* _Task description_: Omit pictures and quote the listing below line by line, from its start through the line that holds "The cAdvisor also".

** Data follows **

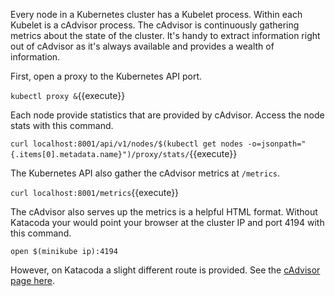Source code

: Every node in a Kubernetes cluster has a Kubelet process. Within each Kubelet is a cAdvisor process. The cAdvisor is continuously gathering metrics about the state of the cluster. It's handy to extract information right out of cAdvisor as it's always available and provides a wealth of information.

First, open a proxy to the Kubernetes API port.

`kubectl proxy &`{{execute}}

Each node provide statistics that are provided by cAdvisor. Access the node stats with this command.

`curl localhost:8001/api/v1/nodes/$(kubectl get nodes -o=jsonpath="{.items[0].metadata.name}")/proxy/stats/`{{execute}}

The Kubernetes API also gather the cAdvisor metrics at `/metrics`.

`curl localhost:8001/metrics`{{execute}}

The cAdvisor also serves up the metrics is a helpful HTML format. Without Katacoda your would point your browser at the cluster IP and port 4194 with this command.

`open $(minikube ip):4194`

However, on Katacoda a slight different route is provided. See the [cAdvisor page here](https://[[HOST_SUBDOMAIN]]-4194-[[KATACODA_HOST]].environments.katacoda.com/).
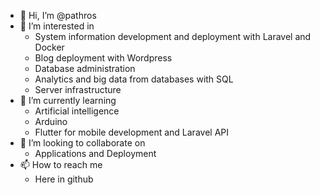 - 👋 Hi, I’m @pathros
- 👀 I’m interested in
  - System information development and deployment with Laravel and Docker
  - Blog deployment with Wordpress
  - Database administration
  - Analytics and big data from databases with SQL
  - Server infrastructure
- 🌱 I’m currently learning
  - Artificial intelligence
  - Arduino
  - Flutter for mobile development and Laravel API
- 💞️ I’m looking to collaborate on
  - Applications and Deployment
- 📫 How to reach me
  - Here in github

<!---
pathros/pathros is a ✨ special ✨ repository because its `README.md` (this file) appears on your GitHub profile.
You can click the Preview link to take a look at your changes.
--->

** End of Data **

* _Result_:
Source code

: Every node in a Kubernetes cluster has a Kubelet process. Within each Kubelet is a cAdvisor process. The cAdvisor is continuously gathering metrics about the state of the cluster. It's handy to extract information right out of cAdvisor as it's always available and provides a wealth of information.

First, open a proxy to the Kubernetes API port.

`kubectl proxy &`{{execute}}

Each node provide statistics that are provided by cAdvisor. Access the node stats with this command.

`curl localhost:8001/api/v1/nodes/$(kubectl get nodes -o=jsonpath="{.items[0].metadata.name}")/proxy/stats/`{{execute}}

The Kubernetes API also gather the cAdvisor metrics at `/metrics`.

`curl localhost:8001/metrics`{{execute}}

The cAdvisor also serves up the metrics is a helpful HTML format. Without Katacoda your would point your browser at the cluster IP and port 4194 with this command.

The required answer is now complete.